Looking back from Lookout Mountain

Photo credit: Bobby Jones - The Sentry

There’s a hill somewhere in Denver with a startling nighttime view. As a child, I’d hold my breath as we approached the crest of it, viscerally anticipating the moment when the dark pavement would drop out ahead of our car and give way to the expansive network of city lights that make up the metro area. It was a moment I wanted to live inside of for as long as I could.
I don’t know where that hill is now. I don’t want to find out. Chances are, I’ve driven my own car over its crest a hundred times, but I’ve lost access to the arresting sense of wonder I once hoped I’d feel every time my family left the house. If that’s true, my stomach no longer tricks me into thinking I’m riding a roller coaster on the descent, and my brain can no longer convince myself I’m on top of the world in my everyday life.

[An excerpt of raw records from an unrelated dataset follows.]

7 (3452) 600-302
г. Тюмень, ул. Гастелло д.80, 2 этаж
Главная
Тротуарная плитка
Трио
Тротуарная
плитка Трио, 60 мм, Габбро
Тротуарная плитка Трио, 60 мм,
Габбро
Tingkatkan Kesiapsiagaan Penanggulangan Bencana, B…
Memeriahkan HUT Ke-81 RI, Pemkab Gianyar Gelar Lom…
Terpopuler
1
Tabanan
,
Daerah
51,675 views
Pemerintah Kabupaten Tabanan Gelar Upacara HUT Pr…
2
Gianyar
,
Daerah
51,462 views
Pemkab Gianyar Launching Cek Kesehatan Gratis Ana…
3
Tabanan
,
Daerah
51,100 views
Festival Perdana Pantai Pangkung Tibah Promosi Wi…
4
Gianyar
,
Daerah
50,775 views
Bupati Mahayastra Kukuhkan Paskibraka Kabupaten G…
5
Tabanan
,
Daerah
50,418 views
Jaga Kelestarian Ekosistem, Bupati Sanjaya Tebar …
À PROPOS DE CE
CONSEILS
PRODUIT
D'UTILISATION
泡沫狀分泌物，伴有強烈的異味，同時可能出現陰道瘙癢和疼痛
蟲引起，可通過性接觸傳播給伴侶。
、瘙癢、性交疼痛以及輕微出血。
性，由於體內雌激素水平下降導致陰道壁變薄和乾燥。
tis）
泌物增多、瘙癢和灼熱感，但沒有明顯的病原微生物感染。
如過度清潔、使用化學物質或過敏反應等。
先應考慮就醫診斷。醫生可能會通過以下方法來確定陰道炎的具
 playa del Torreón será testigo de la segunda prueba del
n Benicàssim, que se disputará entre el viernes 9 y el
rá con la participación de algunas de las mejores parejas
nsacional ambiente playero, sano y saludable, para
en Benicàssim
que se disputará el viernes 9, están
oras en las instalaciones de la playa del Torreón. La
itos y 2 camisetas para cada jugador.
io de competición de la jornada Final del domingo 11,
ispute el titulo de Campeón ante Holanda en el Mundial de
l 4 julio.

During my freshman year of college, before Uber and Lyft were operational in Colorado, my roommate developed the expensive habit of renting cars just to reclaim the pleasure of aimless driving. I encouraged her. Together we ignored our many responsibilities in favor of feeling the texture of the pavement beneath the wheels of the day’s Ford Focus or Hyundai Sonata or, when we were feeling especially adventurous, low-end BMW. She was already ZipCar’s most frequent renter in Denver when she discovered Lookout Mountain and drove me up its midnight shadowed roads for the first time in my adult life.
And there it was again, the feeling I held my breath for as if the ache of my lungs would slow the pace of time—there was the whole city grid, its highways ablaze with crowded headlights, its individual houses lost against their neighbors’ quiet glow. I’d spent the last decade living in Florida, which was too flat to see in totality, and in Tennessee, which was too unpopulated to look magnificent at a distance. We went back at least once a week until the school year ended.

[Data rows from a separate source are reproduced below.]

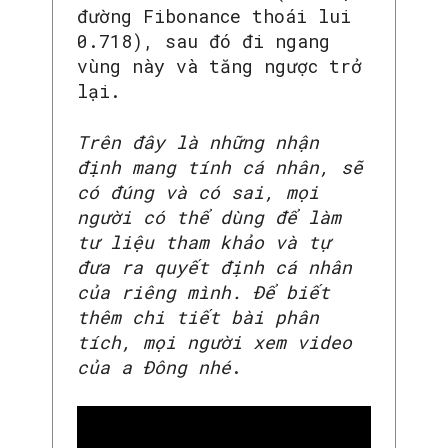
đường Fibonance thoái lui
0.718), sau đó đi ngang
vùng này và tăng ngược trở
lại.
Trên đây là những nhận
định mang tính cá nhân, sẽ
có đúng và có sai, mọi
người có thể dùng để làm
tư liệu tham khảo và tự
đưa ra quyết định cá nhân
của riêng mình. Để biết
thêm chi tiết bài phân
tích, mọi người xem video
của a Đông nhé
.
SEARCH...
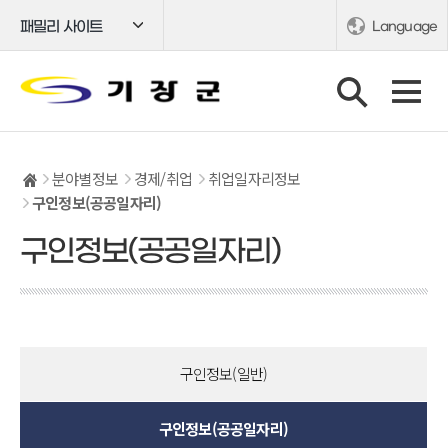
패밀리 사이트
Language
분야별정보
경제/취업
취업일자리정보
구인정보(공공일자리)
구인정보(공공일자리)
구인정보(일반)
구인정보(공공일자리)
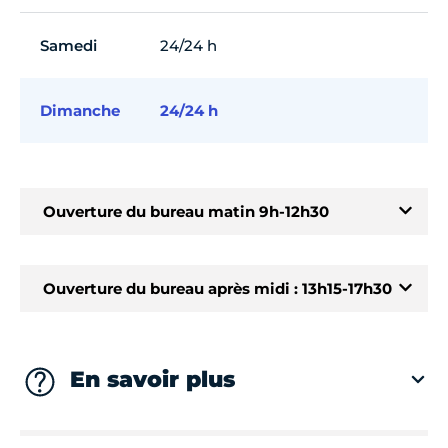
Samedi
24/24 h
Dimanche
24/24 h
Ouverture du bureau matin 9h-12h30
À partir du 01/01/2022
Ouverture du bureau après midi : 13h15-17h30
Lundi
09h00 - 12h30
À partir du 01/01/2022
Mardi
09h00 - 12h30
Lundi
13h15 - 17h30
En savoir plus
Mercredi
09h00 - 12h30
Mardi
13h15 - 17h30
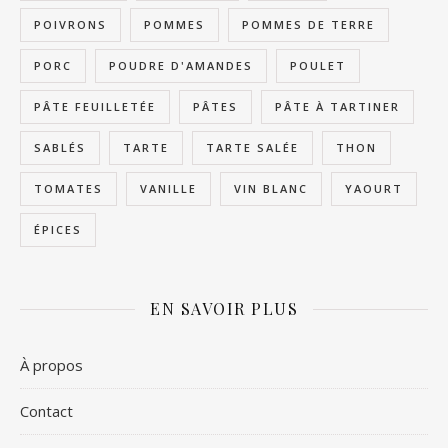
POIVRONS
POMMES
POMMES DE TERRE
PORC
POUDRE D'AMANDES
POULET
PÂTE FEUILLETÉE
PÂTES
PÂTE À TARTINER
SABLÉS
TARTE
TARTE SALÉE
THON
TOMATES
VANILLE
VIN BLANC
YAOURT
ÉPICES
EN SAVOIR PLUS
À propos
Contact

Since then, I’ve moved into different apartments, known—and grown apart from—different roommates, and become a different person myself. Through it all, I’ve always found myself at Lookout Mountain. Whether I taxi visiting friends or drive up its winding roads after pitch meetings just because it’s raining, just because I used to love driving in the rain, I go to look at something whole. Even when we feel like we’re going alone, there’s something about seeing all those individual lights meeting each other at their blurred edges that reminds me how inextricable we are from one other.

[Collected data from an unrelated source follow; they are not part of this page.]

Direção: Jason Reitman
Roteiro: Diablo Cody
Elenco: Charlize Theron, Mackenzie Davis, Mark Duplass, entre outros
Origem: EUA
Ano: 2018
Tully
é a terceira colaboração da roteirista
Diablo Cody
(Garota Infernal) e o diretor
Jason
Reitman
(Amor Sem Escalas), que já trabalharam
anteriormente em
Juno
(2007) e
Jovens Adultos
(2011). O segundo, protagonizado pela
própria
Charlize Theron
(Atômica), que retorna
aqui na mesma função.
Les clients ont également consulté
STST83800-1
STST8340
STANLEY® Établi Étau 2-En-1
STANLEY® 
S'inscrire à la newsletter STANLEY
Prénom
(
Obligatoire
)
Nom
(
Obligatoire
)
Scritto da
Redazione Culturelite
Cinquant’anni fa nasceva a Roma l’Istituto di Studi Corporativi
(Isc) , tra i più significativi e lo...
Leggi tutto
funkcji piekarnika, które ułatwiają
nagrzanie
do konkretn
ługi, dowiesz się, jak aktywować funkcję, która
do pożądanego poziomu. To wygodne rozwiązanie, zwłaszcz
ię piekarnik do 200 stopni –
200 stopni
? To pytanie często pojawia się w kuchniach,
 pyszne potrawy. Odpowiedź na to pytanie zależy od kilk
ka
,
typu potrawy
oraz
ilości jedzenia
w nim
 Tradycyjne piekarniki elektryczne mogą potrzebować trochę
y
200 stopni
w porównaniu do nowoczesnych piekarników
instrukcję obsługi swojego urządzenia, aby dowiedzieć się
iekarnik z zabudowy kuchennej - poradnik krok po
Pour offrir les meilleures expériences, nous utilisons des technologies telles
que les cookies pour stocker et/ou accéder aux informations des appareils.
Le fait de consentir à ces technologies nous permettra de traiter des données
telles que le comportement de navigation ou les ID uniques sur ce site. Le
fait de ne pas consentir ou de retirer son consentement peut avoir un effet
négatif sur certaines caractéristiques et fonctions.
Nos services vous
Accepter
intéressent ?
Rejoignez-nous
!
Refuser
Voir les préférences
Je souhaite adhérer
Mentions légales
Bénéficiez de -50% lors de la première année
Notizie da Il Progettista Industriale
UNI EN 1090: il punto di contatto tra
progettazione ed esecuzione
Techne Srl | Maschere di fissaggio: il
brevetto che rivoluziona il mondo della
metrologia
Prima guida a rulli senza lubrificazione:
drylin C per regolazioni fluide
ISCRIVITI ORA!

I’ll be moving away from Denver soon, and part of that adjustment has involved going to Lookout Mountain three times in the last week. When everything else changes, these are the things that remain the same: the same city grid, at once celestial and indistinguishable from others like it (as I am both the same and indistinguishable from the last version of me who ascended the mountain); the same sense of wonder I still fear losing; and the same desire to hold my breath as if I can hold onto the moment just a little bit longer.